Time: Tuesday, October 6, 2015
Speaker: Professor Thomas Goldstein (University of Maryland)
Title: Large scale, highly parallel methods for machine learning and sparse signal recovery
The abundance of large, distributed web-based data sets and the recent popularity of cloud computing platforms has opened many doors in machine learning and statistical modeling. However, these resources present a host of new algorithmic challenges. Practical algorithms for large-scale data analysis must scale well across many machines, have low communication requirements, and have low (nearly linear) runtime complexity to handle extremely large problems.
In this talk, we discuss alternating direction methods as a practical and general tool for solving a wide range of model-fitting problems in a distributed framework. We then focus on new "transpose reduction" strategies that allow extremely large regression problems to be solved quickly on a single node. We will study the performance of these algorithms for fitting linear classifiers and sparse regression models on tera-scale datasets using thousands of cores.

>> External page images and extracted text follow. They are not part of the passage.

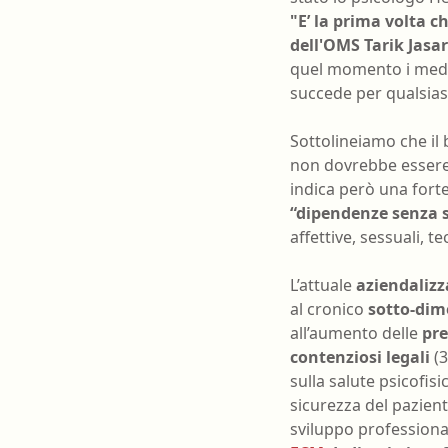
"E’ la prima volta c
dell'OMS Tarik Jasar
quel momento i med
succede per qualsiasi
Sottolineiamo che il 
non dovrebbe essere a
indica però una fort
“dipendenze senza 
affettive, sessuali, 
L’attuale
aziendalizz
al cronico
sotto-di
all’aumento delle
pre
contenziosi legali
(3
sulla salute psicofisi
sicurezza del pazient
sviluppo professiona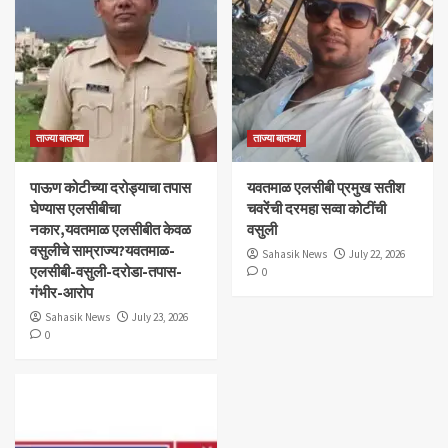
ताज्या बातम्या
ताज्या बातम्या
पाऊण कोटीच्या दरोड्याचा तपास
यवतमाळ एलसीबी प्रमुख सतीश
घेण्यास एलसीबीचा
चवरेंची दरमहा सव्वा कोटींची
नकार,यवतमाळ एलसीबीत केवळ
वसुली
वसुलीचे साम्राज्य?यवतमाळ-
Sahasik News
July 22, 2026
एलसीबी-वसुली-दरोडा-तपास-
0
गंभीर-आरोप
Sahasik News
July 23, 2026
0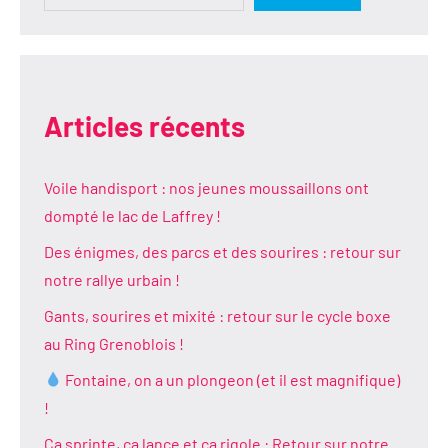
Articles récents
Voile handisport : nos jeunes moussaillons ont
dompté le lac de Laffrey !
Des énigmes, des parcs et des sourires : retour sur
notre rallye urbain !
Gants, sourires et mixité : retour sur le cycle boxe
au Ring Grenoblois !
Fontaine, on a un plongeon (et il est magnifique)
!
Ça sprinte, ça lance et ça rigole : Retour sur notre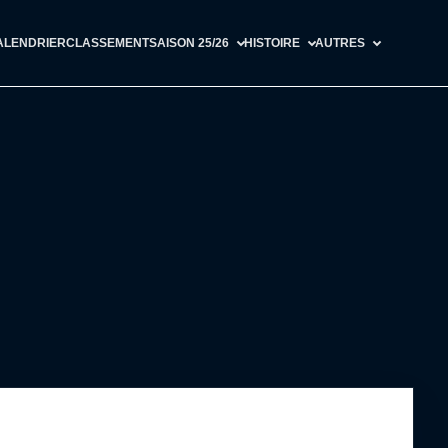
ALENDRIER
CLASSEMENT
SAISON 25/26
HISTOIRE
AUTRES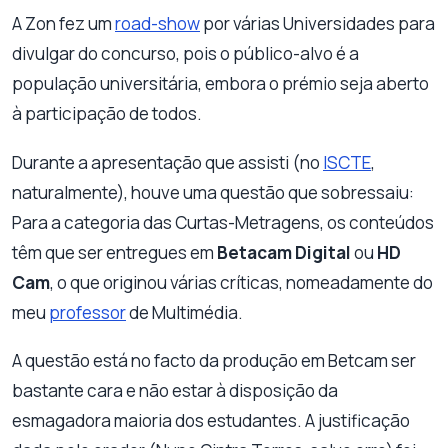
A Zon fez um
road-show
por várias Universidades para
divulgar do concurso, pois o público-alvo é a
população universitária, embora o prémio seja aberto
à participação de todos.
Durante a apresentação que assisti (no
ISCTE
,
naturalmente), houve uma questão que sobressaiu:
Para a categoria das Curtas-Metragens, os conteúdos
têm que ser entregues em
Betacam Digital
ou
HD
Cam
, o que originou várias críticas, nomeadamente do
meu
professor
de Multimédia.
A questão está no facto da produção em Betcam ser
bastante cara e não estar à disposição da
esmagadora maioria dos estudantes. A justificação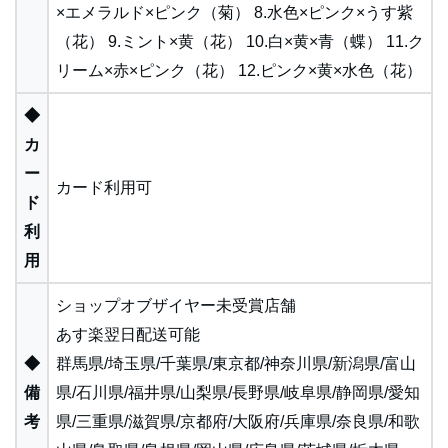
×エメラルド×ピンク（菊） 8.水色×ピンク×うす紫
（花） 9.ミント×黄（花） 10.白×黄×青（蝶） 11.ク
リーム×赤×ピンク（花） 12.ピンク×黄×水色（花）
◆
カ
ー
カード利用可
ド
利
用
ショップオブザイヤー未受賞店舗
あす楽翌日配送可能
◆
群馬県/埼玉県/千葉県/東京都/神奈川県/新潟県/富山
備
県/石川県/福井県/山梨県/長野県/岐阜県/静岡県/愛知
考
県/三重県/滋賀県/京都府/大阪府/兵庫県/奈良県/和歌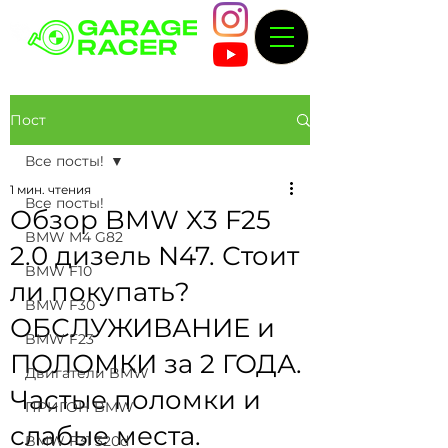
Пост
Все посты!
1 мин. чтения
Все посты!
Обзор BMW X3 F25
BMW M4 G82
2.0 дизель N47. Стоит
BMW F10
ли покупать?
BMW F30
ОБСЛУЖИВАНИЕ и
BMW F23
ПОЛОМКИ за 2 ГОДА.
Двигатели BMW
Частые поломки и
ПРИГОН BMW
слабые места.
BMW F31 320d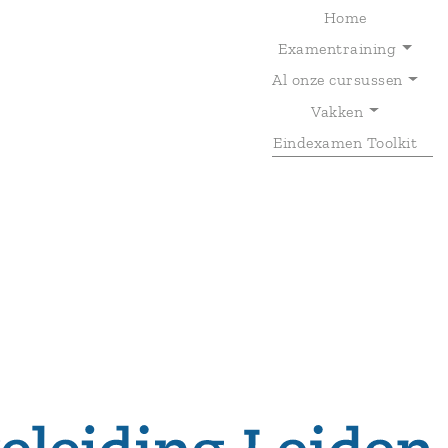
Home
Examentraining
Al onze cursussen
T
Vakken
Eindexamen Toolkit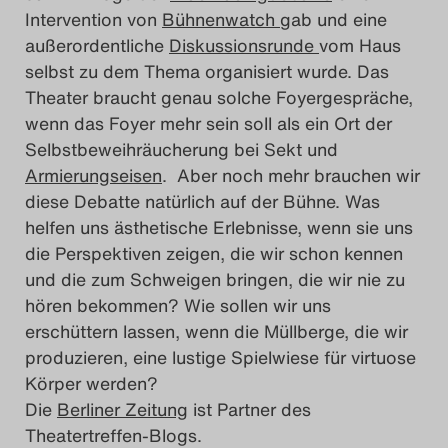
Intervention von
Bühnenwatch
gab und eine
außerordentliche
Diskussionsrunde
vom Haus
selbst zu dem Thema organisiert wurde. Das
Theater braucht genau solche Foyergespräche,
wenn das Foyer mehr sein soll als ein Ort der
Selbstbeweihräucherung bei Sekt und
Armierungseisen
. Aber noch mehr brauchen wir
diese Debatte natürlich auf der Bühne. Was
helfen uns ästhetische Erlebnisse, wenn sie uns
die Perspektiven zeigen, die wir schon kennen
und die zum Schweigen bringen, die wir nie zu
hören bekommen? Wie sollen wir uns
erschüttern lassen, wenn die Müllberge, die wir
produzieren, eine lustige Spielwiese für virtuose
Körper werden?
Die
Berliner Zeitung
ist Partner des
Theatertreffen-Blogs.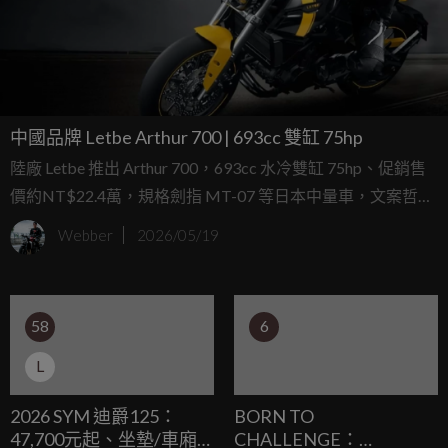
中國品牌 Letbe Arthur 700 | 693cc 雙缸 75hp
陸廠 Letbe 推出 Arthur 700，693cc 水冷雙缸 75hp、促銷售
價約NT$22.4萬，規格劍指 MT-07 等日本中量車，文案哲學
感爆棚但售價真的香。
Webber
2026/05/19
58
6
L
2026 SYM 迪爵125：
BORN TO
47,700元起、坐墊/車廂
CHALLENGE：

Bio: Tom Goldstein (http://www.cs.umd.edu/~tomg/) recently joined the University of Maryland as an assistant professor in the Department of Computer Science, and also serves as a member of the University of Maryland Institute for Advanced Computer Studies (UMIACS. Before joining the faculty at UMD, Tom held research positions at Stanford University and Rice University. Tom's research focuses on efficient, low complexity methods for model fitting and data analysis. His work ranges from large-scale computing on distributed architectures, to inexpensive power-aware algorithms for small-scale embedded systems. Applications of his work include scalable machine learning algorithms, efficient model-fitting methods for computer vision and imaging, and signal processing methods for wireless communications. Tom's research is supported by grants from the National Science Foundation and Office of Naval Research, in addition to resources from Google and the United States Naval Academy. He also conducts research in collaboration with the Department of Defense Super Computing Resource Center.